- _Texto de leitura_:
________________

Essa explicação nos deu Bilac ao definir o portugês como “”a última flor do Lácio, inculta e bela””, querendo nos lembrar que a língua portuguesa veio do falar dos antigos habitantes daquela região de Roma, centro então do mundo ocidental. Daí por que palavras e expressões latinas povoam o vocabulário, não só de advogados e juízes, com seus habeas corpus, mas também no dia a dia de qualquer um de nós.
Para comprovação nada melhor que a palavra “”ônibus””, do latim omnibus, que significa “”para todos””. É puro latim. Há uns duzentos anos, surgiu na França esse carro grande, puxado então a cavalo, apresentado como veículo “”para todos””. É uma lástima que as autoridades públicas não usem esse meio de transporte. Não se incluem nesse “”para todos””, nem sequer para ver como a população sofre, com ônibus sempre super-lotado ou, às vezes, desaparecido, numa greve.
Mas o uso comum dessa palavra de outros tempos e lugares por cidadãos que nunca estudaram latim, me leva a refletir sobre a essência da palavra, de qualquer palavra. Num primeiro olhar, palavras seriam como moedas que a gente recebe, gratuitamente, usa e passa aos outros, sem nenhuma análise. Fazem parte do conviver social. Mas toda palavra tem sentido e tem função. Seja ela pronunciada como vocábulo ou apenas pensada como termo, toda palavra é um conjunto de sons ou de letras associado a uma ideia. Palavra é expressão do pensamento humano.

________________

- _Tarefas_:
A) Copie fielmente o trecho do texto sobre o latim no português entre "Mas o uso comum" e "do pensamento humano.", incluindo ambos os extremos.
B) Responda, com base no texto sobre o latim no português:
(i) O que significa a palavra latina omnibus?
(ii) Em que país surgiu o veículo chamado ônibus?
(iii) Num primeiro olhar, a que as palavras são comparadas?
Os dados não guardam relação alguma com o texto.

- _Dados fornecidos_:
________________

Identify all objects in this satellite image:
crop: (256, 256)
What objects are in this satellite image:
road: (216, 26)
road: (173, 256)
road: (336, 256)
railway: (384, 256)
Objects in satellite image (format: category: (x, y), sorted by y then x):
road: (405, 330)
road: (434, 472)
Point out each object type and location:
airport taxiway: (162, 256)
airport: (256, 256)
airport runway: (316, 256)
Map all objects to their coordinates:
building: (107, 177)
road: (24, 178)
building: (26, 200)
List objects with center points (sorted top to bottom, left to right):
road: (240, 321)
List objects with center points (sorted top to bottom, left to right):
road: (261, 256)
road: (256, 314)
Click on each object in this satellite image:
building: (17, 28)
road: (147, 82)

________________

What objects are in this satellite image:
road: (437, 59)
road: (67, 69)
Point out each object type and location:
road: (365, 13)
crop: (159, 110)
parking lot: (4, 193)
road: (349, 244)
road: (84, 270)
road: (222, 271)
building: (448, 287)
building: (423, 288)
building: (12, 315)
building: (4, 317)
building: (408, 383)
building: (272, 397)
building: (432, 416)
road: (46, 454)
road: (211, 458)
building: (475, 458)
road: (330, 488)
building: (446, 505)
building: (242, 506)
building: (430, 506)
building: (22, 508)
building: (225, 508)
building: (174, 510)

________________

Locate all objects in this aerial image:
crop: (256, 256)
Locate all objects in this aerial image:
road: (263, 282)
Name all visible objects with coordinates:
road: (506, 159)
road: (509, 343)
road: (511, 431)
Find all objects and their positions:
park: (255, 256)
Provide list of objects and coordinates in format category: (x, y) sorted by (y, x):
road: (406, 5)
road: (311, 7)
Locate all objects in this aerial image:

________________

- _Gabarito_:
A)
Mas o uso comum dessa palavra de outros tempos e lugares por cidadãos que nunca estudaram latim, me leva a refletir sobre a essência da palavra, de qualquer palavra. Num primeiro olhar, palavras seriam como moedas que a gente recebe, gratuitamente, usa e passa aos outros, sem nenhuma análise. Fazem parte do conviver social. Mas toda palavra tem sentido e tem função. Seja ela pronunciada como vocábulo ou apenas pensada como termo, toda palavra é um conjunto de sons ou de letras associado a uma ideia. Palavra é expressão do pensamento humano.

B)
(i) Significa "para todos".
(ii) Na França.
(iii) A moedas que a gente recebe gratuitamente, usa e passa aos outros, sem nenhuma análise.